Le rôle d’aidant n’est pas non plus sans conséquences sur leur vie personnelle.


Des conséquences résumées en trois mots : « fatigue physique et psychologique. ». En effet, plus de 90 % des sondés évoquent « stress, anxiété, fatigue et troubles physiologiques. » L’accompagnement au quotidien de leurs proches malades réduit en effet considérablement leur temps récréatif et de loisirs.


Quoi qu’on en dise et malgré une évolution notable ces dernières années au sein de l’opinion publique, la maladie reste un sujet tabou. Son accompagnement l’est tout autant dans les couloirs de l’entreprise. Seuls 58 % des répondants ont informé leurs collègues proches et 48 % leur supérieur hiérarchique de leur situation personnelle. 17 % n’en ont jamais fait mention afin de « préserver leur vie privée », par « méfiance/défiance vis-à-vis de l’entreprise » ou par « souhait d’assumer seuls cette charge ».

« Le sujet est encore tabou au sein de l’entreprise. Les employeurs n’ont pas pris la pleine mesure du phénomène. Du côté des salariés aidants, la peur du quand dira-t-on freine la liberté de parole », Joël Jaouen, président de France Alzheimer et maladies apparentées.

Malgré les contraintes de cette double vie, pas question pour ces aidants d’interrompre leur activité professionnelle. Si l’aspect financier s’avère être le principal argument (87 %), les aidants avancent également d’autres raisons pour expliquer ce maintien dans l’activité :

- 47 % d’entre eux voient dans leur activité professionnelle l’occasion de sortir du quotidien de l’accompagnement.

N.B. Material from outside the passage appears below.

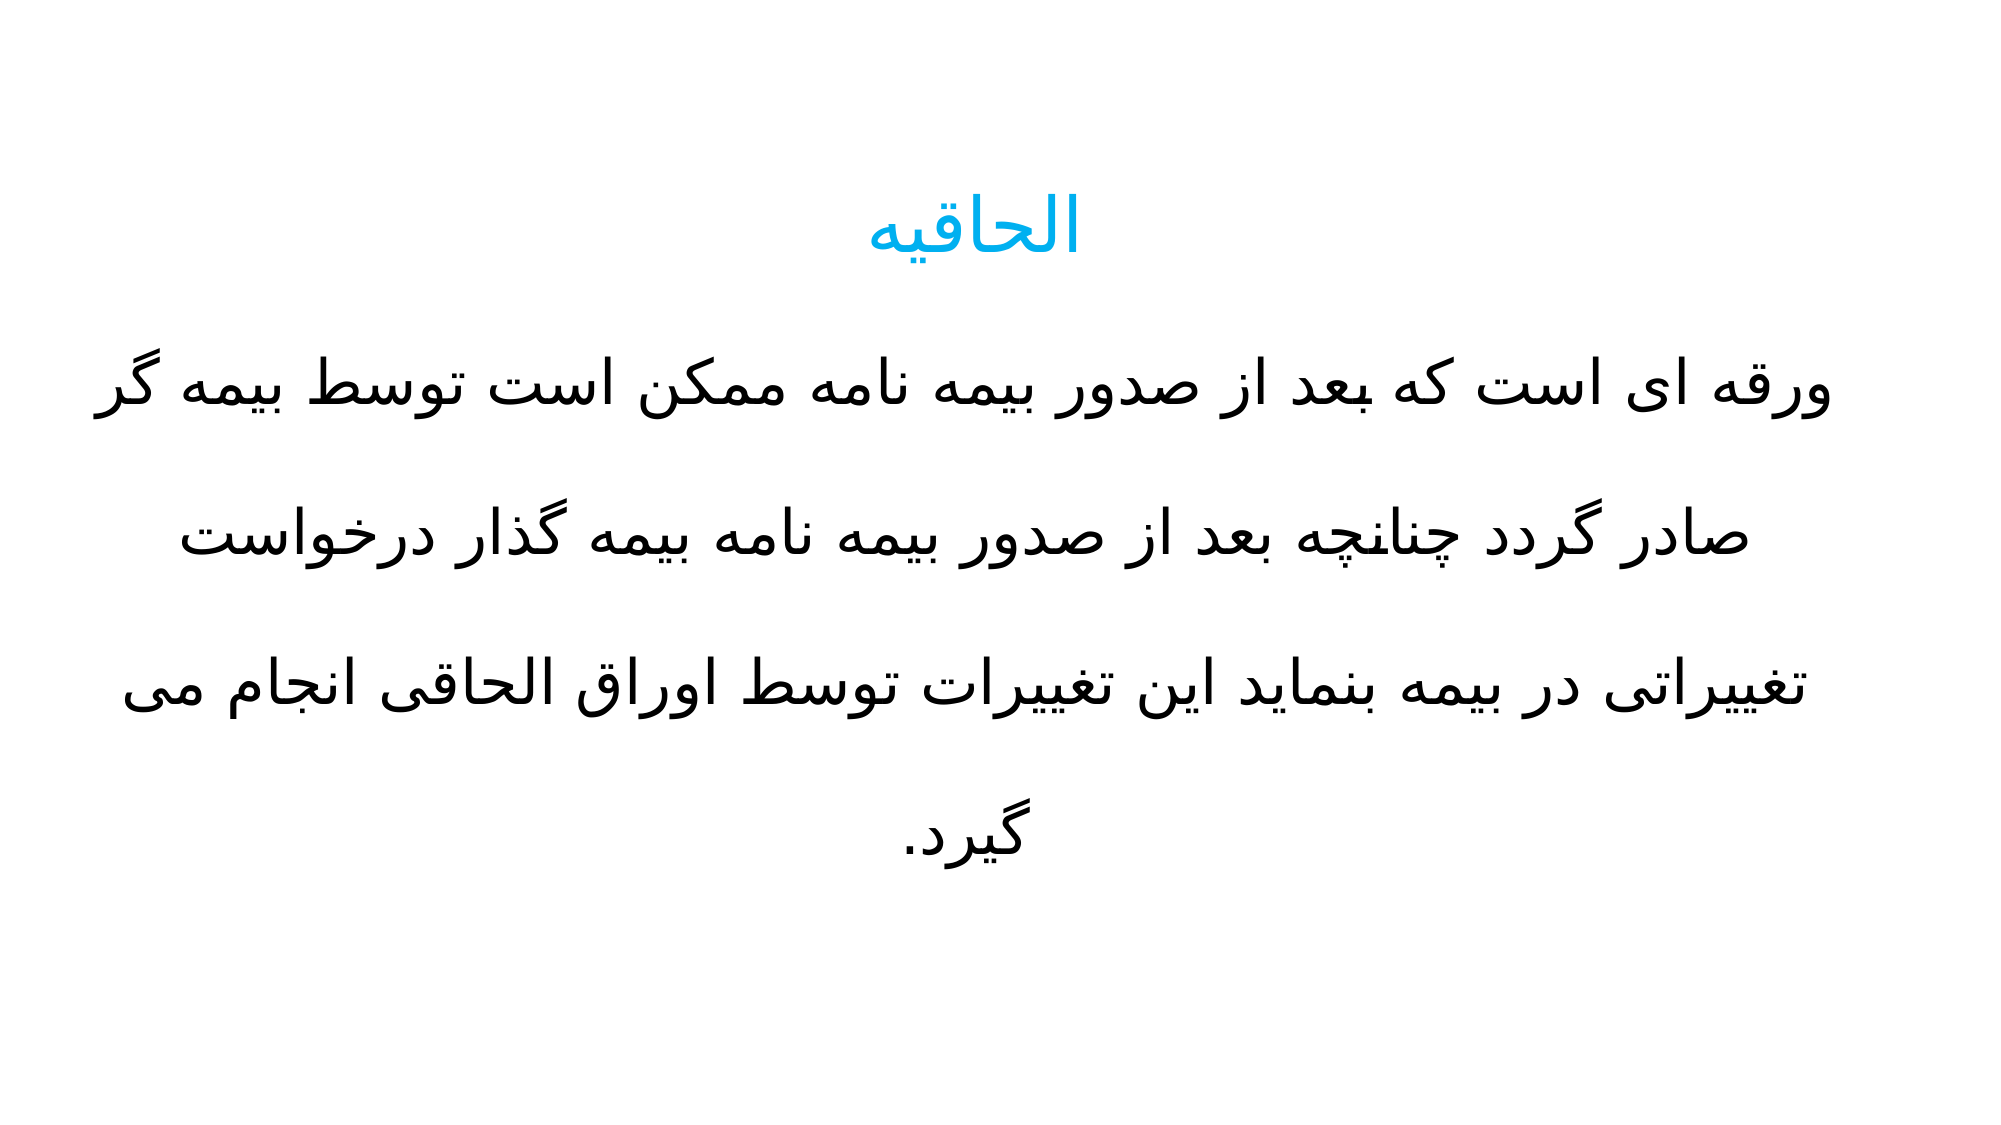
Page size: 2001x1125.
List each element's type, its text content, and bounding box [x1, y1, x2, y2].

title الحاقیه ورقه ای است که بعد از صدور بیمه نامه ممکن است توسط بیمه گر صادر گردد چنانچه بعد از صدور بیمه نامه بیمه گذار درخواست تغییراتی در بیمه بنماید این تغییرات توسط اوراق الحاقی انجام می گیرد. [69, 69, 1862, 875]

- Pour 40 % des aidants, leur emploi est tout simplement source de satisfaction et d’épanouissement.
- Trois aidants actifs sur dix évoquent des impacts positifs telles qu’une meilleure compréhension des autres et des capacités d’écoute renforcées ou une prise de recul permettant de mieux hiérarchiser les priorités.

 

En clair, les aidants veulent :


- Du temps : la possibilité d’aménager leur temps de travail avec des horaires personnalisés et flexibles (56 %).
- De l’information, de l’écoute, des échanges et de la formation.
- Une meilleure sensibilisation de leurs managers.
- La reconnaissance de leur engagement par les pouvoirs publics : la prise en compte du temps d’accompagnement de leur proche malade dans le calcul de leur retraite (62 %) ; des congés spécifiques rémunérés (60 %) ; une aide financière pour accompagner leur proche (59 %).